Work required — Omit pictures and quote the listing below line by line, from its start through the line that holds "quête de romantisme.".

Provided material —
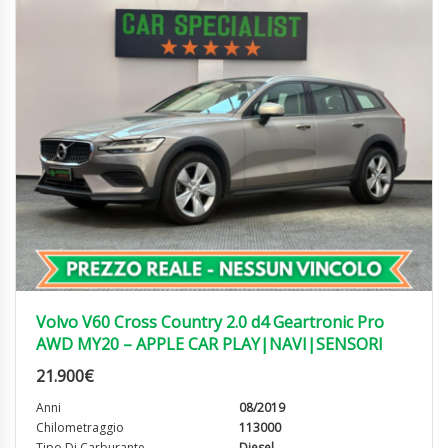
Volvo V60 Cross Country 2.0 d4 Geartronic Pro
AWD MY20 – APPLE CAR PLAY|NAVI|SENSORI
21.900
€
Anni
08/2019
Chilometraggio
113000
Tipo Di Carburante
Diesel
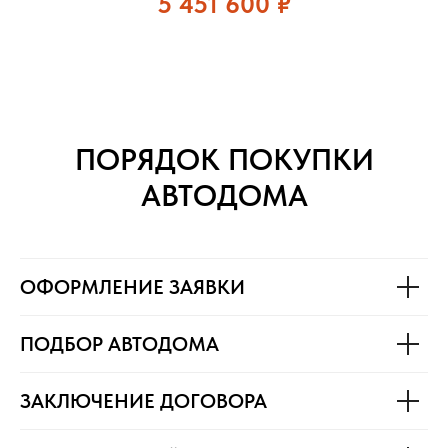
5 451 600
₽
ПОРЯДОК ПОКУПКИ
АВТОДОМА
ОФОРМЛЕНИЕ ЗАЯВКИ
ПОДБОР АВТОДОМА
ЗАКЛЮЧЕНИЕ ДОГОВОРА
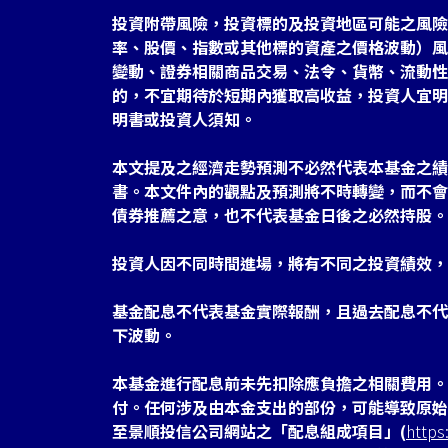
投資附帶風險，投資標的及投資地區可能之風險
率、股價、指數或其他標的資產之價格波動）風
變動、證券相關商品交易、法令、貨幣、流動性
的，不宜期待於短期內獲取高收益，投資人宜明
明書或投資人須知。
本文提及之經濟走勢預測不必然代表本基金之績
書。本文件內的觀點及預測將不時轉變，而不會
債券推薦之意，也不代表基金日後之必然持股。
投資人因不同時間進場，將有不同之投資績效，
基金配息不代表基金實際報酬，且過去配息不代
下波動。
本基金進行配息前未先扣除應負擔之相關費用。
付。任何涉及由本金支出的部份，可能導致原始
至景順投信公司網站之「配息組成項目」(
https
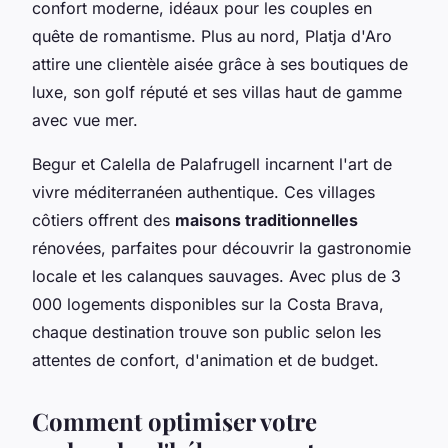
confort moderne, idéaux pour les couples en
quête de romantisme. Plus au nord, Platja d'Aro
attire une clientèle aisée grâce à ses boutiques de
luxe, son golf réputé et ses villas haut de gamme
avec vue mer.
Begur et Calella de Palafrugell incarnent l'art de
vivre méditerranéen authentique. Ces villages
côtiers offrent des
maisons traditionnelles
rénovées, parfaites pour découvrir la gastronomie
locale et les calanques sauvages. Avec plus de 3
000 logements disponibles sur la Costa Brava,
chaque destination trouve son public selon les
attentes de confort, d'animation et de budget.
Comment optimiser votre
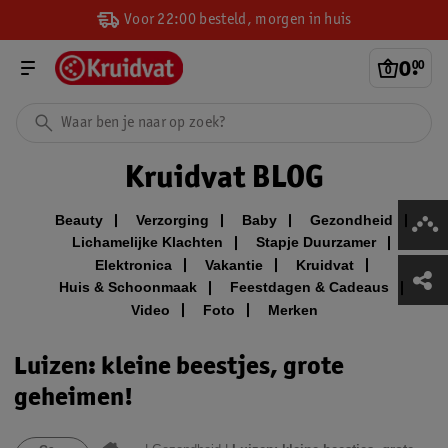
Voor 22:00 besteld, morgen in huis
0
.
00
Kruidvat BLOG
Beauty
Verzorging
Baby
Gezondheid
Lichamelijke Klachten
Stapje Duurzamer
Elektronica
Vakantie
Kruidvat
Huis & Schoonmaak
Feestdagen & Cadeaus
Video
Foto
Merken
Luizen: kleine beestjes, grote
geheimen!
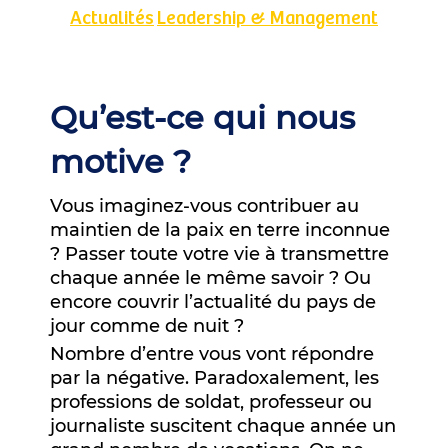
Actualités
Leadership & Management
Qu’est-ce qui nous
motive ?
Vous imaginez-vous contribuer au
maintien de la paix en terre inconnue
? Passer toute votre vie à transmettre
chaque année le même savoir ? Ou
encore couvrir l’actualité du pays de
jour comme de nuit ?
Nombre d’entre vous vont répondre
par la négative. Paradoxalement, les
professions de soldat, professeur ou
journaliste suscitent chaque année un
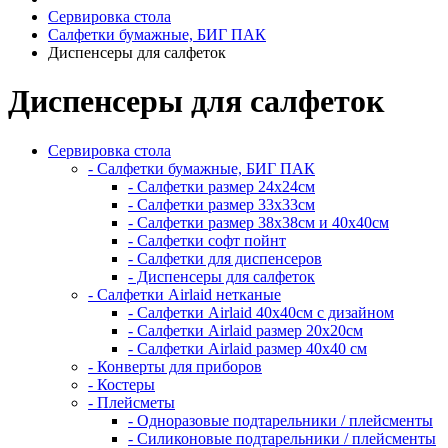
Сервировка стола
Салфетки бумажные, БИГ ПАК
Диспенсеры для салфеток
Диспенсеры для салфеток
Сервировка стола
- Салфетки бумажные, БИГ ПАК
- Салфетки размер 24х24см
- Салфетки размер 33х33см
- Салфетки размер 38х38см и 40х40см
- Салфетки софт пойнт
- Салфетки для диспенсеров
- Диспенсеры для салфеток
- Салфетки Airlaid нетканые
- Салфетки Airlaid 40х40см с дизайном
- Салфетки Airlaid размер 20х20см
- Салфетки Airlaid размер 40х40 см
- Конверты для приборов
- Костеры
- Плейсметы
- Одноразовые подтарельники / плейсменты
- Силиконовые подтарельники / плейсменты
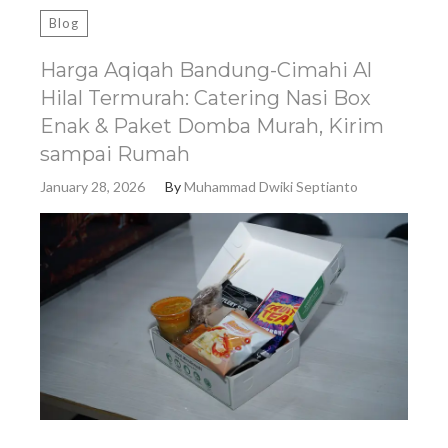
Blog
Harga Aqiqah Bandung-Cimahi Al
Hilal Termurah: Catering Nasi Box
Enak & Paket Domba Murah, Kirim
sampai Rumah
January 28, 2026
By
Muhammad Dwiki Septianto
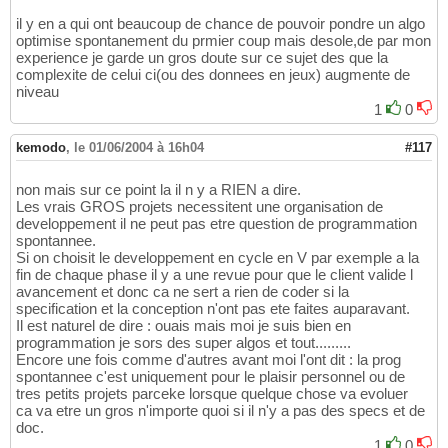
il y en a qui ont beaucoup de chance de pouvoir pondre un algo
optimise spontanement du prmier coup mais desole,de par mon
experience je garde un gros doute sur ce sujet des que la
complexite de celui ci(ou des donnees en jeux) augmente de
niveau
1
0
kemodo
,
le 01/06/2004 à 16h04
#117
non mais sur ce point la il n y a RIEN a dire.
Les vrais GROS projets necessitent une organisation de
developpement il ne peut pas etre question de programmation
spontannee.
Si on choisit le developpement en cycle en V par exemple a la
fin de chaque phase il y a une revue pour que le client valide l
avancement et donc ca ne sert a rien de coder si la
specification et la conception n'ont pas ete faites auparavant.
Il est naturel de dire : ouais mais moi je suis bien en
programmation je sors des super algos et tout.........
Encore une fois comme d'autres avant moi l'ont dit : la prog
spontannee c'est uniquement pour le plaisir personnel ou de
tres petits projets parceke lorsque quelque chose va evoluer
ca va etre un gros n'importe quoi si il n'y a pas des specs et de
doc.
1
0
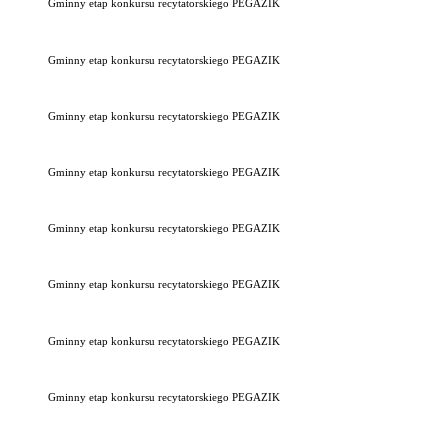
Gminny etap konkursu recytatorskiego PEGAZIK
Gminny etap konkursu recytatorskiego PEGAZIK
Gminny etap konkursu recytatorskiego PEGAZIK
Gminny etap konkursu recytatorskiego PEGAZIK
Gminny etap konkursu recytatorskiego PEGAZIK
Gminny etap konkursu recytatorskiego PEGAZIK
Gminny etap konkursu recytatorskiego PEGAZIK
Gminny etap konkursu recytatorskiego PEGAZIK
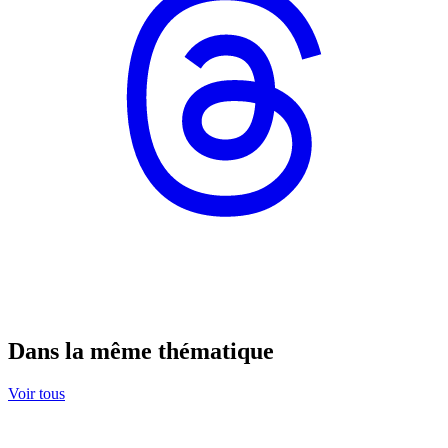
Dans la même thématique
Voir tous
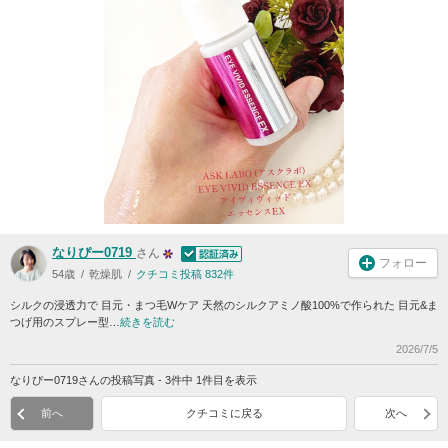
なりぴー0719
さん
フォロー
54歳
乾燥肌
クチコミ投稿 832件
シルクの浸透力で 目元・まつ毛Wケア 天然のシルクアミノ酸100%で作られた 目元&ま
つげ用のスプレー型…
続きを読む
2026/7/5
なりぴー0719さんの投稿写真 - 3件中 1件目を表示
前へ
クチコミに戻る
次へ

Task output —
Volvo V60 Cross Country 2.0 d4 Geartronic Pro
AWD MY20 – APPLE CAR PLAY|NAVI|SENSORI
21.900
€
Anni
08/2019
Chilometraggio
113000
Tipo Di Carburante
Diesel
5 451 600
₽
ПОРЯДОК ПОКУПКИ
АВТОДОМА
ОФОРМЛЕНИЕ ЗАЯВКИ
ПОДБОР АВТОДОМА
ЗАКЛЮЧЕНИЕ ДОГОВОРА
投資附帶風險，投資標的及投資地區可能之風險
率、股價、指數或其他標的資產之價格波動）風
變動、證券相關商品交易、法令、貨幣、流動性
的，不宜期待於短期內獲取高收益，投資人宜明
明書或投資人須知。
本文提及之經濟走勢預測不必然代表本基金之績
書。本文件內的觀點及預測將不時轉變，而不會
債券推薦之意，也不代表基金日後之必然持股。
投資人因不同時間進場，將有不同之投資績效，
基金配息不代表基金實際報酬，且過去配息不代
下波動。
本基金進行配息前未先扣除應負擔之相關費用。
付。任何涉及由本金支出的部份，可能導致原始
至景順投信公司網站之「配息組成項目」(
https
confort moderne, idéaux pour les couples en
quête de romantisme. Plus au nord, Platja d'Aro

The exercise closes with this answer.